Copy out each line featuring the string "Comics" from the entries beneath.

Material shown |
⁂

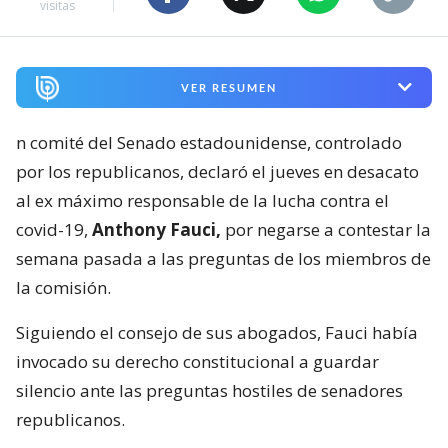
visitas
VER RESUMEN
n comité del Senado estadounidense, controlado
por los republicanos, declaró el jueves en desacato
al ex máximo responsable de la lucha contra el
covid-19,
Anthony Fauci,
por negarse a contestar la
semana pasada a las preguntas de los miembros de
la comisión.
Siguiendo el consejo de sus abogados, Fauci había
invocado su derecho constitucional a guardar
silencio ante las preguntas hostiles de senadores
republicanos.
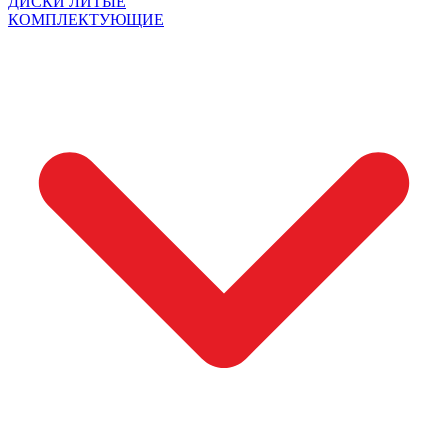
ДИСКИ ЛИТЫЕ
КОМПЛЕКТУЮЩИЕ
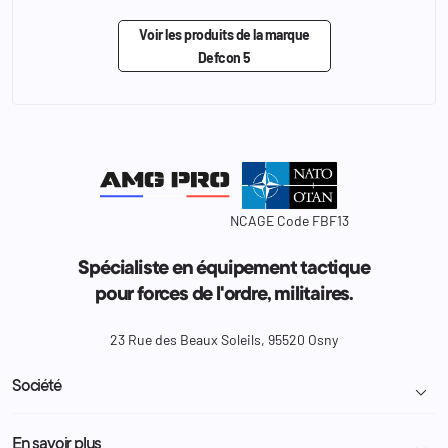
Voir les produits de la marque
Defcon 5
NCAGE Code FBF13
Spécialiste en équipement tactique
pour forces de l'ordre, militaires.
23 Rue des Beaux Soleils, 95520 Osny
Société

Livraison et retour colis
En savoir plus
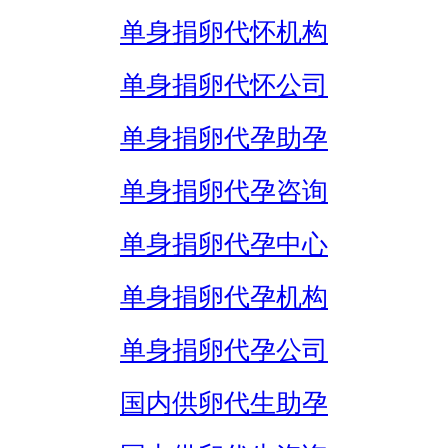
单身捐卵代怀机构
单身捐卵代怀公司
单身捐卵代孕助孕
单身捐卵代孕咨询
单身捐卵代孕中心
单身捐卵代孕机构
单身捐卵代孕公司
国内供卵代生助孕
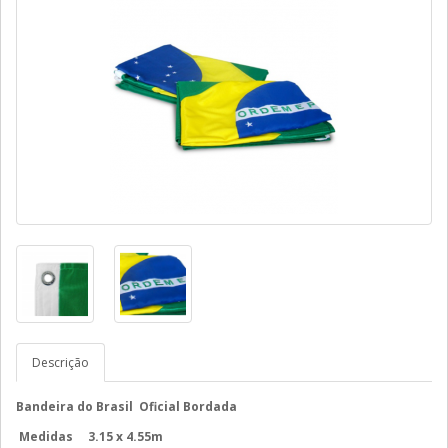
Descrição
Bandeira do Brasil Oficial Bordada
Medidas 3.15 x 4.55m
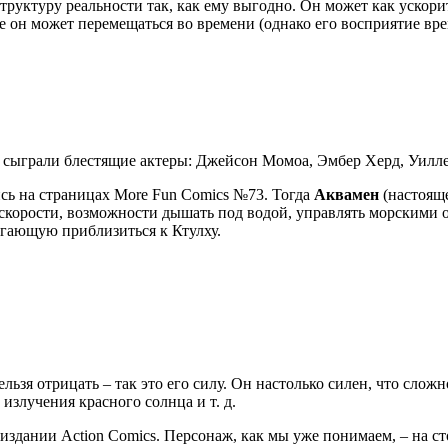
структуру реальности так, как ему выгодно. Он может как уско
же он может перемещаться во времени (однако его восприятие в
м сыграли блестящие актеры: Джейсон Момоа, Эмбер Херд, Уилле
сь на страницах More Fun Comics №73. Тогда
Аквамен
(настояще
 скорости, возможности дышать под водой, управлять морскими 
огающую приблизиться к Ктулху.
ьзя отрицать – так это его силу. Он настолько силен, что сложн
излучения красного солнца и т. д.
 издании Action Comics. Персонаж, как мы уже понимаем, – на с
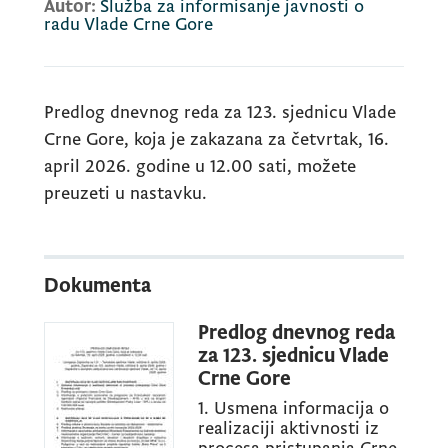
Autor:
Služba za informisanje javnosti o
radu Vlade Crne Gore
Predlog dnevnog reda za 123. sjednicu Vlade
Crne Gore, koja je zakazana za četvrtak, 16.
april 2026. godine u 12.00 sati, možete
preuzeti u nastavku.
Dokumenta
Predlog dnevnog reda
za 123. sjednicu Vlade
Crne Gore
1. Usmena informacija o
realizaciji aktivnosti iz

⁂

Written answer |
сь на страницах More Fun Comics №73. Тогда
 издании Action Comics. Персонаж, как мы уже понимаем, – на с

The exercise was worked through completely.